Our olfactory senses are amazing: they’re engineered to tell our brains exactly when something is bad or inedible. Have you ever smelled rotten milk and gagged? Your olfactory senses were telling your body that something you were about to eat would have made you sick. There’s an area of the nose that’s filled with something called chemosensory cells, which look for high levels of certain chemicals like sulfur, ammonia, carbon dioxide, and other volatile chemicals, and send triggers to our brains when high levels are detected (which we experience in the form of nausea). Your nose knows, and you need to trust it. So what does bad bacon smell like? Unfortunately, it’s a hard smell to describe, but you know when you smell it. If you take a whiff of your bacon and there’s anything about it that smells “off,” trust your senses and toss that strip.
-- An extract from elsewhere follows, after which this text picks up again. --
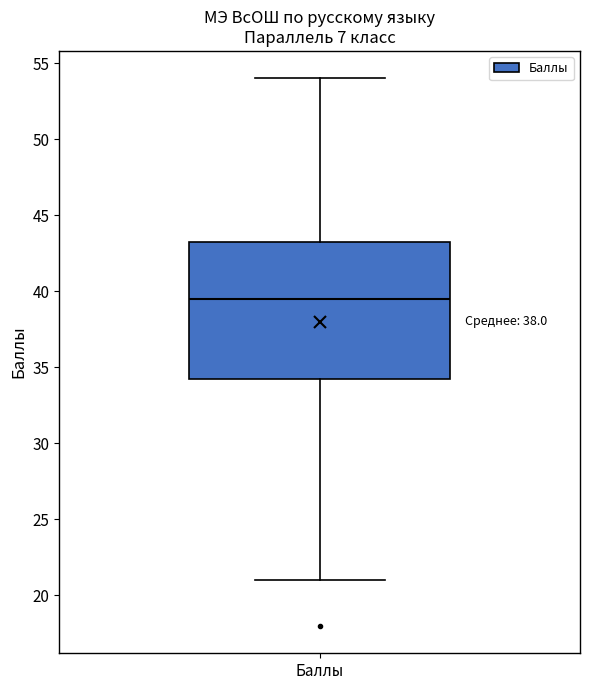

Read this box plot against the y-axis: the position of the median line, the range covered by the box, and the ends of both whiskers. The values are not printed on the chart, so give them approximately, as read against the axis.

median 39.5, box 34.5 to 43.5, whiskers 21.0 to 54.0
We all know what great bacon should look like. It should be bright pinkish-red and bright white. Depending on the type of pig, the origin, and if the color was treated or not (sometimes it is), you could definitely experience color variations: some bacon might look very dark red while other bacon will be a very light pink. That’s okay! Tread cautiously though if your bacon looks like any of the following:
- The red part has turned to a light or shiny green. While it sounds pretty nasty, this discoloration is actually not as bad as it seems. The use of nitrites in the curing process makes the myoglobin in the bacon turn green after a short period of time, which is sometimes okay! Check your expiration date, and smell the bacon: if both are A-Okay, then don’t worry about a little greenness. (Note: if your bacon says “nitrite-free,” it means that when curing, straight nitrites and salt were not used; the meat was cured instead using celery salt. The kicker is that celery salt has a TON of nitrites. So even “nitrite-free” bacon could, in theory, turn a little green). However, if your bacon is green AND the expiration date has passed, or the smell is a little off, you should probably err on the safe-side and toss it.
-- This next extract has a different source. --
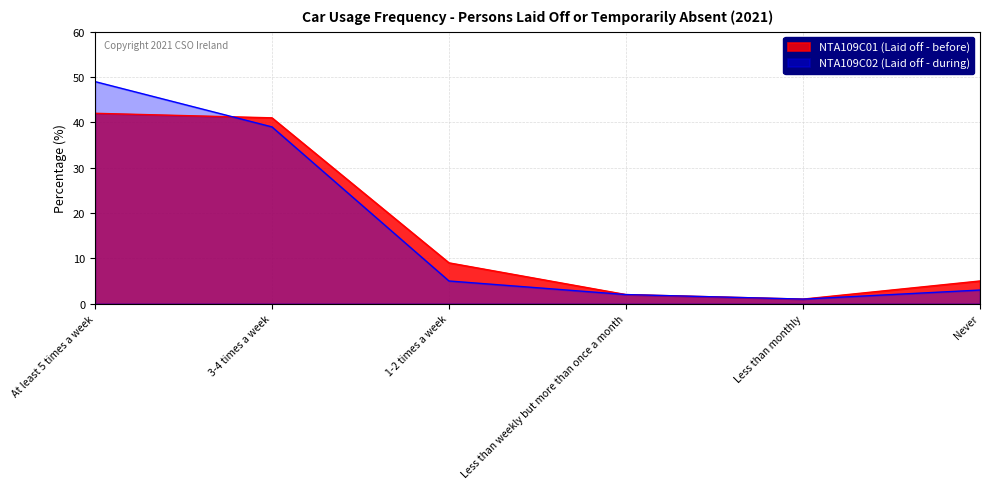

Reading right to left, transcribe all the data shown in this chart.

NTA109C01 (Laid off - before): 5	1	2	9	41	42
NTA109C02 (Laid off - during): 3	1	2	5	39	49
- The red part has become incredibly dark, especially around the edges, while in the freezer. This happens because of freezer burn, and it’s perfectly okay. You can chop off the ends of the bacon and eat the rest if you want, since freezer burn doesn’t mean the meat has gone bad in any way, it just might not taste as good. But again, if more than just the edges have darkened, or you get a funky smell and have a past-due expiration date, go ahead and toss it.
- The bacon turns brownish or greyish, or a shiny, “rainbow” sheen appears on your bacon. This is bad bacon. It’s likely your bacon will smell pretty nasty at this point too, but even if it doesn’t, it’s probably time to toss. The rainbow effect is caused by grease from the bacon fat that has started to render on top, sort of like the rainbow effect you’d see on an oil slick on the road. But rendered grease is not a good thing, especially on frozen meat. Toss it out.
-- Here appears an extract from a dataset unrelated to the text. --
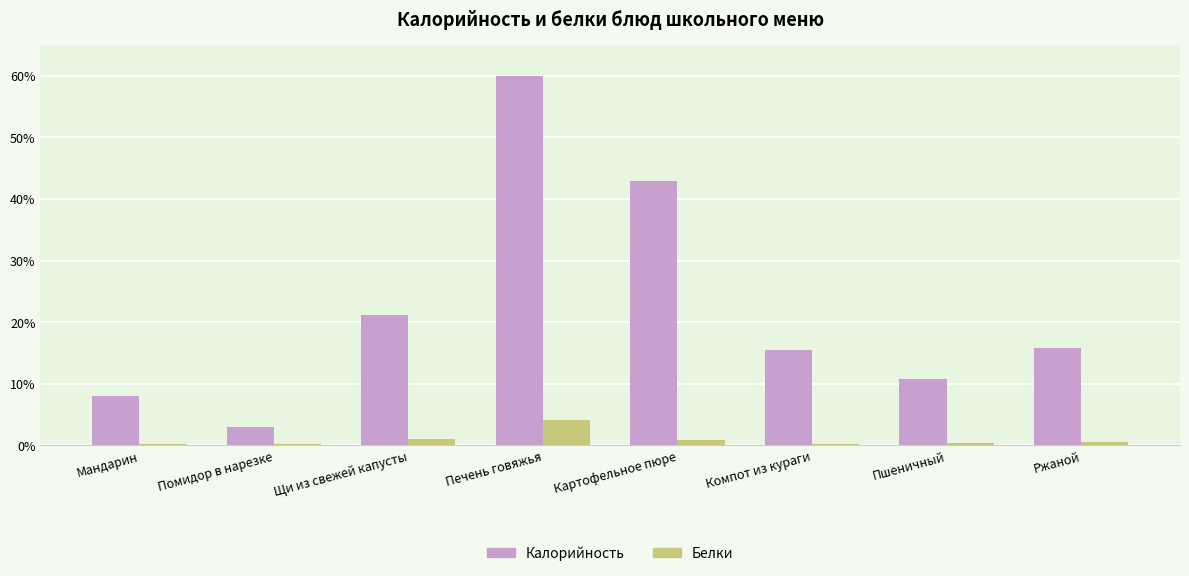

What is the difference between the highest and lowest values at Компот из кураги?

15.2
When frozen, good bacon should feel dry or maybe a touch greasy. Bad bacon will feel slimy. The difference between “greasy” and “slimy” sounds razor thin, but when you touch it, you’ll know. If your bacon is slimy it’s best not to bother with checking other factors (smell, look, expiration date): just go ahead and toss.
How To Tell If Bacon Is Bad
Remember: bacon is cured, and was made to endure (like jerky, from which it was actually derived!). A little greyness in color or a day past your expiration date might not be the end of a dynamite meal – just proceed with caution and check multiple indicators to decide if this is an entrée you want to continue pursuing. But at the same time, bad bacteria in the gut is a nasty business. Trust your instincts: when it comes to your health, you’d always rather be safe than sorry!